Here are some googled pics of wood-grained ceramic floor tile.

DM


----------



## moopey

I just installed some Provenza porcelain tile that looks like wood. I don't remember the exact size but it comes in planks about 23"x5-1/2". 

I went with the Lignes style and the Karu color (very dark brown). They offer other colors. heres a link
http://www.malinetile.com/ceramic_porcelain_provenza_lignes.html

I used 1/16" grout spacing and i'm going to grout with a charcoal colors sandless grout.


----------



## vote4Pedro

i did the google search and was really hoping to see the light wood grains (almost beige) in a 12x24 slabs. does brand matter? i've seen a couple sellers going cheap on the BAY


----------



## ceramictec

RegeSullivan said:


> I would love to see pictures of a floor using a woodgrain looking porcelain. Could someone post pictures in a real house, not a brochure.
> 
> Thanks - Rege


here you go.

we do a lot of the wood grain looking porcelain tile in the Tampa and surrounding area's. 

they are getting more and more popular over the years down here in Florida.

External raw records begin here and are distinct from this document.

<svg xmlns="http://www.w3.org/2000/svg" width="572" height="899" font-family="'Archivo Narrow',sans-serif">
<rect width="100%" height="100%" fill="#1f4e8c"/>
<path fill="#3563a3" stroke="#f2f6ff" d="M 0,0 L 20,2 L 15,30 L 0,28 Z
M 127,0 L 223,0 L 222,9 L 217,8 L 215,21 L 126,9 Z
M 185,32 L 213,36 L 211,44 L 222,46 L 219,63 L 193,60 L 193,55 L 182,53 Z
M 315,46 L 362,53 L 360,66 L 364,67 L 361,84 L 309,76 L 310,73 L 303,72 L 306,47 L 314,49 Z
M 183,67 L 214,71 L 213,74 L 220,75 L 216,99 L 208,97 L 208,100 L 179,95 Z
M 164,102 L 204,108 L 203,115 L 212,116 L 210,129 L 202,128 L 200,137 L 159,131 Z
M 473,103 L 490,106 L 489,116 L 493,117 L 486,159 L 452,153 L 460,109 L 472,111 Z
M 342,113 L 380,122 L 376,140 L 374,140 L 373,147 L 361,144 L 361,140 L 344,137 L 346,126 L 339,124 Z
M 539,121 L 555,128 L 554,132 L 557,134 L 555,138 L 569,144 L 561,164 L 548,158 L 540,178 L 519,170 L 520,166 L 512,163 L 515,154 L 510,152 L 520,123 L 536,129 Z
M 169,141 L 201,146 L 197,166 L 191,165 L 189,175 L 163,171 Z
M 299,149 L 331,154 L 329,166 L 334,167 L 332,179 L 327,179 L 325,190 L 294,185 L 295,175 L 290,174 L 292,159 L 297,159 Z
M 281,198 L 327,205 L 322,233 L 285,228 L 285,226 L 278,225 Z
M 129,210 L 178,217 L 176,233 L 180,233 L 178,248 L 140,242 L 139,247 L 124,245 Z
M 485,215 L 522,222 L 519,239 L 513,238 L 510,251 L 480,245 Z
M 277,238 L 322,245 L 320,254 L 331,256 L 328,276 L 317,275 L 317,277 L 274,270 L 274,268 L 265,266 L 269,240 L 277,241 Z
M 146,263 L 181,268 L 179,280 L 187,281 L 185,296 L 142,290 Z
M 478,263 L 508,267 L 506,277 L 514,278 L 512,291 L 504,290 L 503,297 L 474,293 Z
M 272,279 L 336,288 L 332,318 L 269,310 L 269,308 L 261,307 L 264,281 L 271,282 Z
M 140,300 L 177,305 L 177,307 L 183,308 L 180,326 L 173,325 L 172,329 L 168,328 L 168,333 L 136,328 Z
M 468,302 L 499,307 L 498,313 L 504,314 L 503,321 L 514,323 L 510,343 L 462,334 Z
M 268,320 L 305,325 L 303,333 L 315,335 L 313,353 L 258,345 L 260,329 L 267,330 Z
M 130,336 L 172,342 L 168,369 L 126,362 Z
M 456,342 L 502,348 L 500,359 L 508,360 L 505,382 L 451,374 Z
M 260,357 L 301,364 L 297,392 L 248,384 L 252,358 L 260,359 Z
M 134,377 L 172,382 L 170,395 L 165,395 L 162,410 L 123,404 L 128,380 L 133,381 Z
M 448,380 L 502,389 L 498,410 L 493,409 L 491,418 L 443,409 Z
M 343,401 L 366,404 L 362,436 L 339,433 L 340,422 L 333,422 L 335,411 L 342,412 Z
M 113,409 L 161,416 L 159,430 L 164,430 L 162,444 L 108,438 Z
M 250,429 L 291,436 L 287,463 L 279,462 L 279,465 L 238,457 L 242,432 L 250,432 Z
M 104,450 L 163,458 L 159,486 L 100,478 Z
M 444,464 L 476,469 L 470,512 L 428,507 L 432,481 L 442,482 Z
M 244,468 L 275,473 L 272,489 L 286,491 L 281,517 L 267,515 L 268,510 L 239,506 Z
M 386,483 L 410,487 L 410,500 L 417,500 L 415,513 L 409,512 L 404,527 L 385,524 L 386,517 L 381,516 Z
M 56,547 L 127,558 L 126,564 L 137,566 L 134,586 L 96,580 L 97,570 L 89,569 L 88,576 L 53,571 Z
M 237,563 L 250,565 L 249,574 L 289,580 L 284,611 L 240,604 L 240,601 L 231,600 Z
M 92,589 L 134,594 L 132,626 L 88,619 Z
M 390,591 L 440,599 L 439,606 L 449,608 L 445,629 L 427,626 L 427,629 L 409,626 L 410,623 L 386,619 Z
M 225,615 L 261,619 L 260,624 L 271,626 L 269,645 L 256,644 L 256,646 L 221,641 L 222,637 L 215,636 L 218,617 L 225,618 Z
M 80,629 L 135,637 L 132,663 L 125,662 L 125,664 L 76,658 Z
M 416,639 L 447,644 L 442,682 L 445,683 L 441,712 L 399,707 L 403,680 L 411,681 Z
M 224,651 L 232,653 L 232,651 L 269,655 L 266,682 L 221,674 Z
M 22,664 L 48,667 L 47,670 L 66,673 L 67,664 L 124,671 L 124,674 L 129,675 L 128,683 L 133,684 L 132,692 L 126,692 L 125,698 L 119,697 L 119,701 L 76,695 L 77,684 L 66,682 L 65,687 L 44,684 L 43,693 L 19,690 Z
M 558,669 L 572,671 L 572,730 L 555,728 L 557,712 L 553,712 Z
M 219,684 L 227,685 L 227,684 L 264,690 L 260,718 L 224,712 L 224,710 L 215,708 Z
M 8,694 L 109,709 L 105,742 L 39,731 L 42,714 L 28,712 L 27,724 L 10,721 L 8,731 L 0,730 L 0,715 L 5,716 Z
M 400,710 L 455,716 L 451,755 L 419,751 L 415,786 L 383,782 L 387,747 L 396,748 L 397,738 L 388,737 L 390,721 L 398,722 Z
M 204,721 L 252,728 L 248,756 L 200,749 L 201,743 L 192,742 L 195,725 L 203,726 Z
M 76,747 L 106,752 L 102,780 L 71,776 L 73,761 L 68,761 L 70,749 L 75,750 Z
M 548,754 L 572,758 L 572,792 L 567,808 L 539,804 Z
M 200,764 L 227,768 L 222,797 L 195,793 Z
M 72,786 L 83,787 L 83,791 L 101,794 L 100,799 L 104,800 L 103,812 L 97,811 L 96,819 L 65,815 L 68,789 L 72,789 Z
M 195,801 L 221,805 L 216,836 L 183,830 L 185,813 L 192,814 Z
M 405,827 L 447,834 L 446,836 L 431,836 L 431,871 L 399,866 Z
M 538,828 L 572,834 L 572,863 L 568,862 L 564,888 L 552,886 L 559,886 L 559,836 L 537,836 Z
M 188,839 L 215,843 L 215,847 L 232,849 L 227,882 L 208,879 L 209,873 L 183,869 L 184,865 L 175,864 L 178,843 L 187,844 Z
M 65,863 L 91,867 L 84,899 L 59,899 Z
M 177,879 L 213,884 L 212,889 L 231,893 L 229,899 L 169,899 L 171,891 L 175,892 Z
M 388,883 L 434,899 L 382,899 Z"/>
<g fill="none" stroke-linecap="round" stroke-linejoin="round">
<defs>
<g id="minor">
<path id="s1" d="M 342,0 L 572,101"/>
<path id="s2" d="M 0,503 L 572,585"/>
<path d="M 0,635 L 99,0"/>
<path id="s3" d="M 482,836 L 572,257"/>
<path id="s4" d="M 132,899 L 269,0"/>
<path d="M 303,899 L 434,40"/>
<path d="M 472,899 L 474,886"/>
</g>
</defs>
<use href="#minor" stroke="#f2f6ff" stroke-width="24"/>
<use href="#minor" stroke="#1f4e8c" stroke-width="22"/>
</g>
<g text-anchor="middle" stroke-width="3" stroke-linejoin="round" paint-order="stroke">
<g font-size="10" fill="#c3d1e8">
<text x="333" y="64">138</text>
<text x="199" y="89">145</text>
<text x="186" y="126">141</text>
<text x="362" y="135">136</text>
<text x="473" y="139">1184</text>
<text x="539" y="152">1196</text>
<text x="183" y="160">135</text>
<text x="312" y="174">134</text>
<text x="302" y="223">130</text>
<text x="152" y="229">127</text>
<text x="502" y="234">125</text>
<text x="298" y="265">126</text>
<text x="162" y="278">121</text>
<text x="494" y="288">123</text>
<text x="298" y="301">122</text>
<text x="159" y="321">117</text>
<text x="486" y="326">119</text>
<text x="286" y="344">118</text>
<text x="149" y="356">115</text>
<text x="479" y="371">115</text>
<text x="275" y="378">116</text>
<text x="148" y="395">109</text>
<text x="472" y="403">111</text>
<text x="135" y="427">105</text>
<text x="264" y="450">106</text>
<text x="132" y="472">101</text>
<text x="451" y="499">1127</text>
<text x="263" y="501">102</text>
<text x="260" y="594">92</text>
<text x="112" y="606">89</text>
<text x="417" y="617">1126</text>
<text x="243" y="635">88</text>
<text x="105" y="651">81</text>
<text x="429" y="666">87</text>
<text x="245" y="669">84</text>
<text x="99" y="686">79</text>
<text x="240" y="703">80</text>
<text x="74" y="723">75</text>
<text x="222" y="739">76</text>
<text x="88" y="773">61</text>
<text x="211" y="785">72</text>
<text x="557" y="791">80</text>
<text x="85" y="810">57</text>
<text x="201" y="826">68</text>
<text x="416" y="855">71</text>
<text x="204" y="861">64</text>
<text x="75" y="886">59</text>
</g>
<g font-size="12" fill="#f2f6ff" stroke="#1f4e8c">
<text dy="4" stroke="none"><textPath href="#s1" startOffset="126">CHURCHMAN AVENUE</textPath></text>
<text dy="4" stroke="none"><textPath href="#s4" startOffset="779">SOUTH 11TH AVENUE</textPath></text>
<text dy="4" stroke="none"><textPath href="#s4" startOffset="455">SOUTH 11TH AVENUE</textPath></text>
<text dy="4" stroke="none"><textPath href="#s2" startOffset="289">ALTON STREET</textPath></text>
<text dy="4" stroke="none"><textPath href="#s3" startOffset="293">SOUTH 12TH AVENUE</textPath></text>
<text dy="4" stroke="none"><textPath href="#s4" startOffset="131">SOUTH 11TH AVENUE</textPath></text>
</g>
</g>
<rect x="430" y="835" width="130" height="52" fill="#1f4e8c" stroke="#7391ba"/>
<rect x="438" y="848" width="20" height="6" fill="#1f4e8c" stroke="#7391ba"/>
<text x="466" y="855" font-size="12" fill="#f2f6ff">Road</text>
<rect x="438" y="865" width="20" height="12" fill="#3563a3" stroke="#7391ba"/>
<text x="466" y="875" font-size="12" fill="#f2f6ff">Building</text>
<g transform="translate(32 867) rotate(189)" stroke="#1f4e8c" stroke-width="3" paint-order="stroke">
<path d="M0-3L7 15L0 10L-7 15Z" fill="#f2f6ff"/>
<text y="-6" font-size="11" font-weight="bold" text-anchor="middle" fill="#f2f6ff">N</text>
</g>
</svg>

http://ceramictec.com/porcelain-plank-tile-installation-tampa
http://ceramictec.com/pebble-shower-plank-tile-florida

we are starting porcelain plank project in Palm Harbor next week using a beautiful 
porcelain plank from Alpha Tile in Tampa by Panaria "Grand Parq - Iroka"


----------



## ceramictec

ceramictec said:


> we are starting porcelain plank project in Palm Harbor next week using a beautiful
> porcelain plank from Alpha Tile in Tampa by Panaria "Grand Parq - Iroka'


here is part of the project I spoke about. we finished part of the house this week.


----------



## bld0121

What's the brand name and color name on the tiles in those pics? They look exactly like the samples of Kaska woodgrain tiles we're deciding between. It looks like 2 different colors in those pics, am I correct in that assessment (currently have my eyes dilated from the optometrist)?

thanks,
b


----------



## ceramictec

shot with my iPhone.

Panaria "Grand Parq - Iroka"


----------



## hawkfan11

How will this product hold up to large dogs? We have real wood now and the dogs leave claw marks all over it. Looking for something new.


----------



## ceramictec

porcelain plank tile will hold up excellent with dogs as where a real wood, vinyl or cheap looking laminate wont.

we are replacing a real wood job in a month that was damaged by dogs and moisture.


----------



## Sdeggo

*Wood vs Porcelain Wood Grain Planks*

We are currently in the debate of porcelain vs wood. My husband says porcelain but I am not so sure. Because it is a vacation house in the mountains, hence snow and rain, and will likely be a weekend rental, he thinks porcelain will be the better choice. I am thinking resale value and wood grain porcelain being a trend that is dismissed as cheap and cheesy. Thoughts from others?


----------



## user1007

Pros and cons to both. If you are talking about quality products in both realms it depends on the type wear you plan to give the floors. Wood is going to breath better than tile and you can get quality product with amazing finish warranties. Porcelain will hold up better to slushy boots rock salt and things as well as animal paws. Tile may, real or imagined, feel colder.

Make sure to buy extra of either for repairs since this is a rental situation.


----------



## ceramictec

Sdeggo said:


> We are currently in the debate of porcelain vs wood. My husband says porcelain but I am not so sure. Because it is a vacation house in the mountains, hence snow and rain, and will likely be a weekend rental, he thinks porcelain will be the better choice. I am thinking resale value and wood grain porcelain being a trend that is dismissed as cheap and cheesy. Thoughts from others?


I think the tile would be a better choice.
trends come and go from wood, carpet, tile & laminate so your house isnt going to be in style forever.


----------